1 1/2 cups Elbow Macaroni or Cavatappi
3 tablespoons Butter
3 tablespoons All Purpose Flour
1/2 teaspoon Dijon mustard
2 cups Whole Milk or 1/2-n-1/2
1/2 teaspoon Salt and White Pepper
1 cup melting cheese: Cream or Mascarpone or Monterey Jack or Swiss
2 cups of flavor cheese: Sharp Cheddar
Makes 6 servings
- Preheat oven to 350 degrees.
- Bring a pot of water to a boil; add a generous sprinkling of salt the pasta.
- While the pasta cooks, melt the butter in a pot large enough to hold the pasta.
- Add the flour and stir over medium heat until the mixture is lightly browned; 1-2 minutes.
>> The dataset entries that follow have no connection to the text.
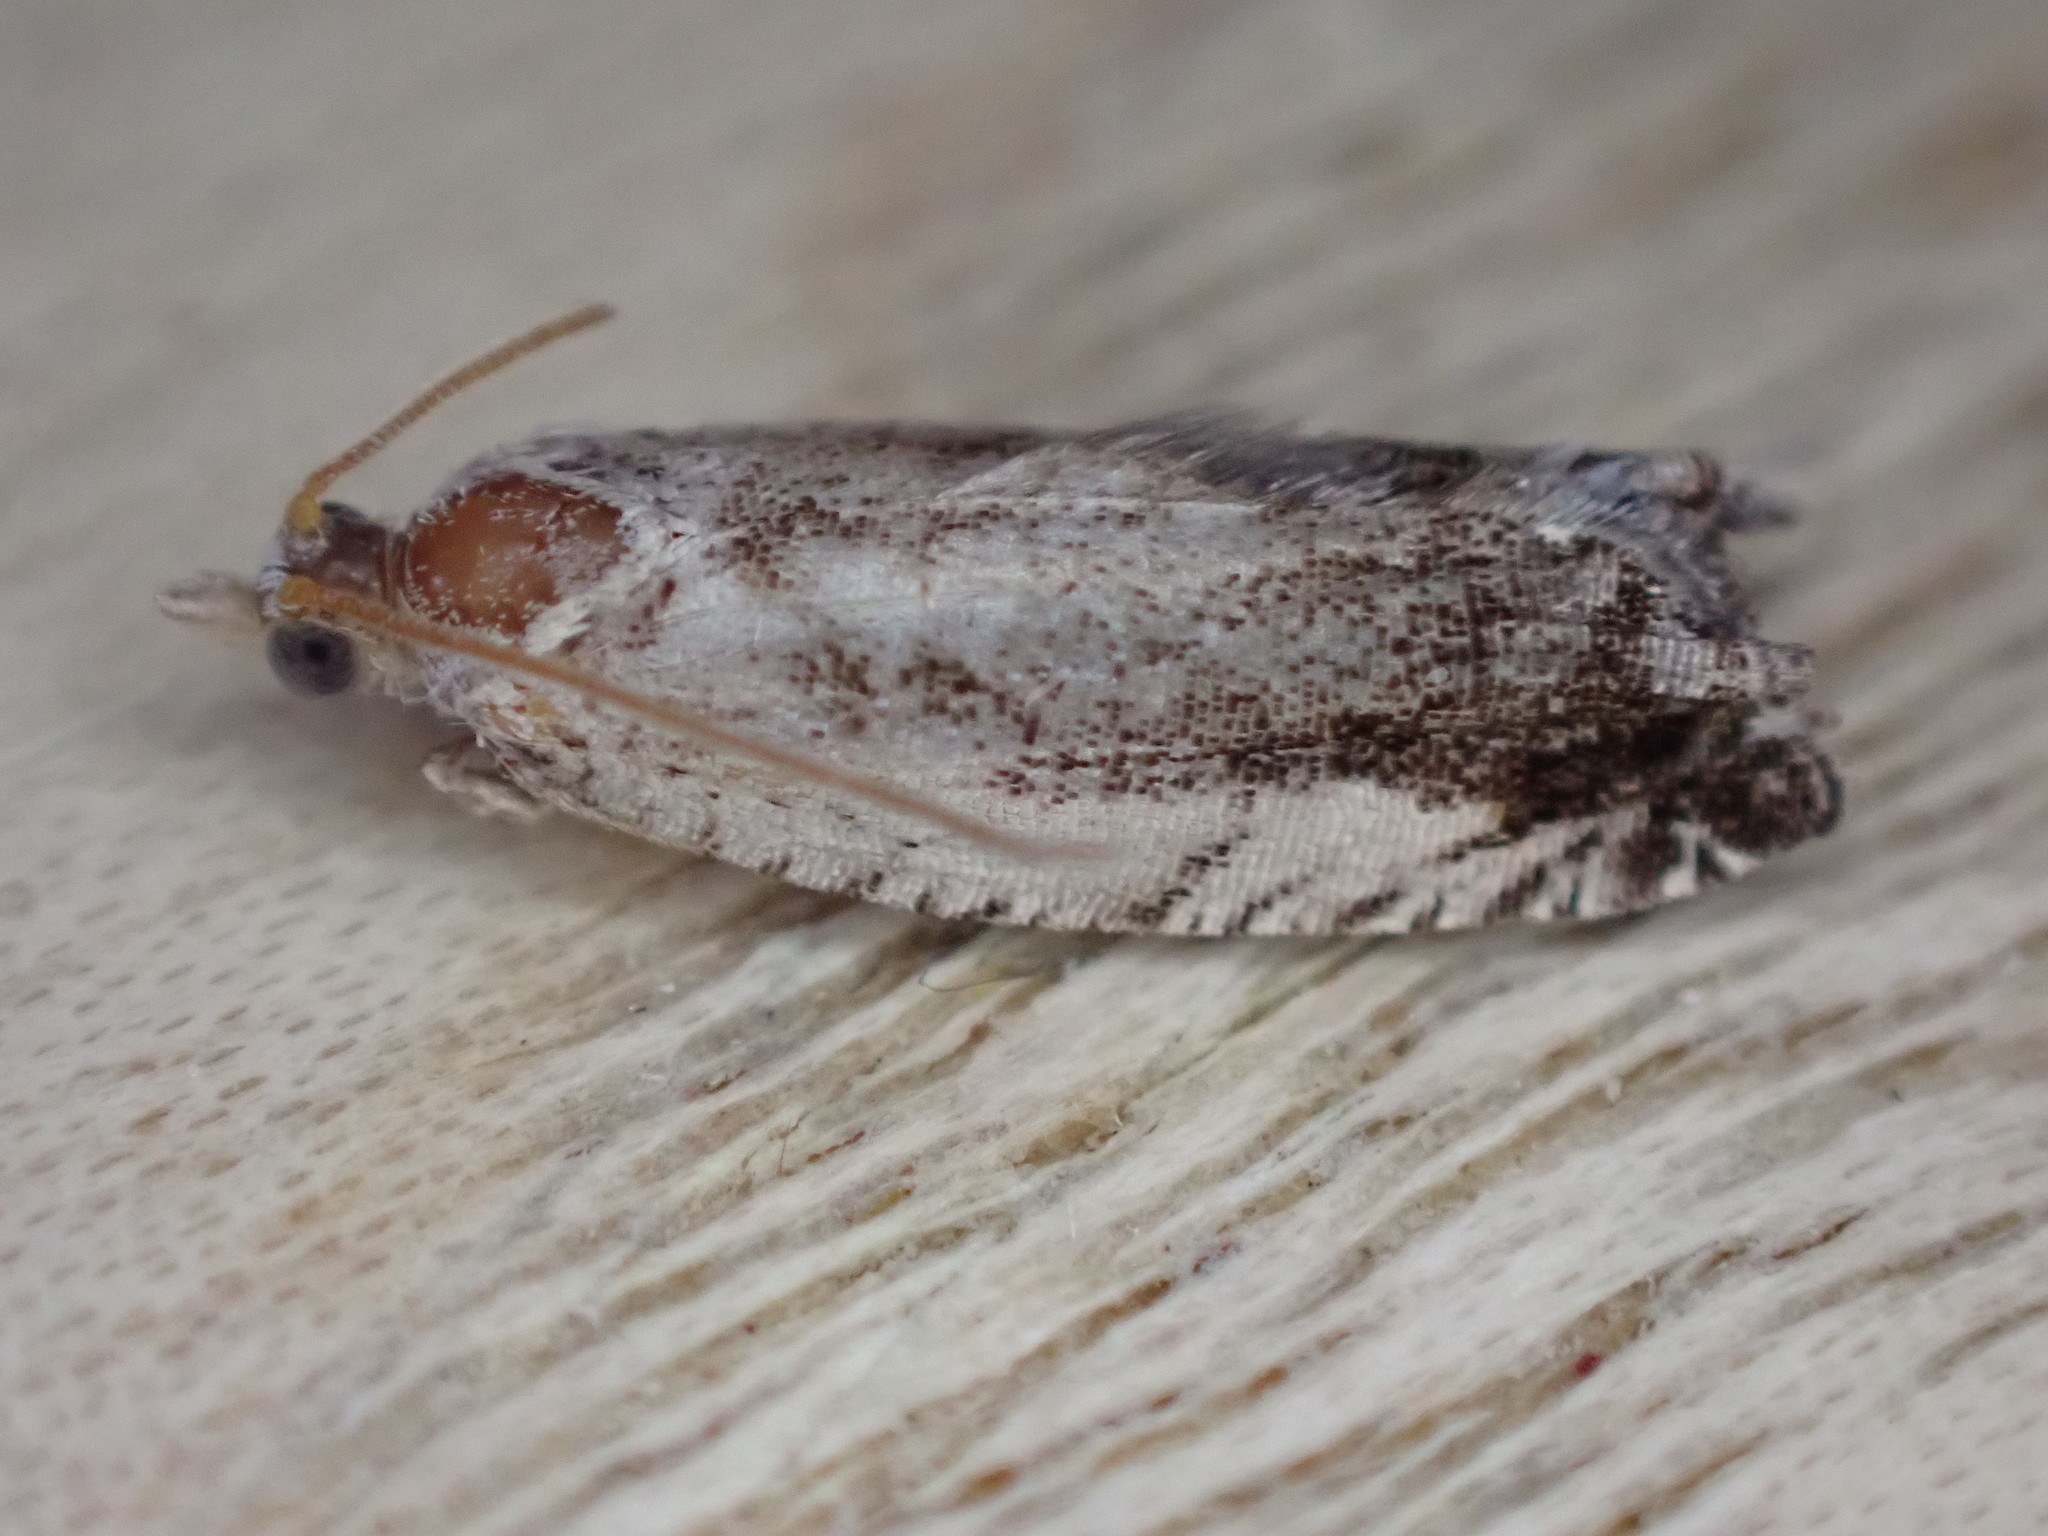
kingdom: Animalia
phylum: Arthropoda
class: Insecta
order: Lepidoptera
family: Tortricidae
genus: Epinotia
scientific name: Epinotia ramella
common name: Small birch bell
- Add the milk and whisk to remove any lumps. Add the salt and pepper.
- Cook over medium-high heat until the sauce thickens and starts to bubble. About 6 minutes.
- Mix in Dijon mustard.
- Stir in 1 cup each of flavor and melting cheese. Whisk until smooth and melted.
- Turn off the heat.
- When the pasta is almost done but still firm (undercook by 1 min), drain it.
- Stir the pasta into the sauce.
- Put in a greased 2 quart dish and cover with remaining flavor cheese
- Bake 20-25 minutes until browned and bubbly.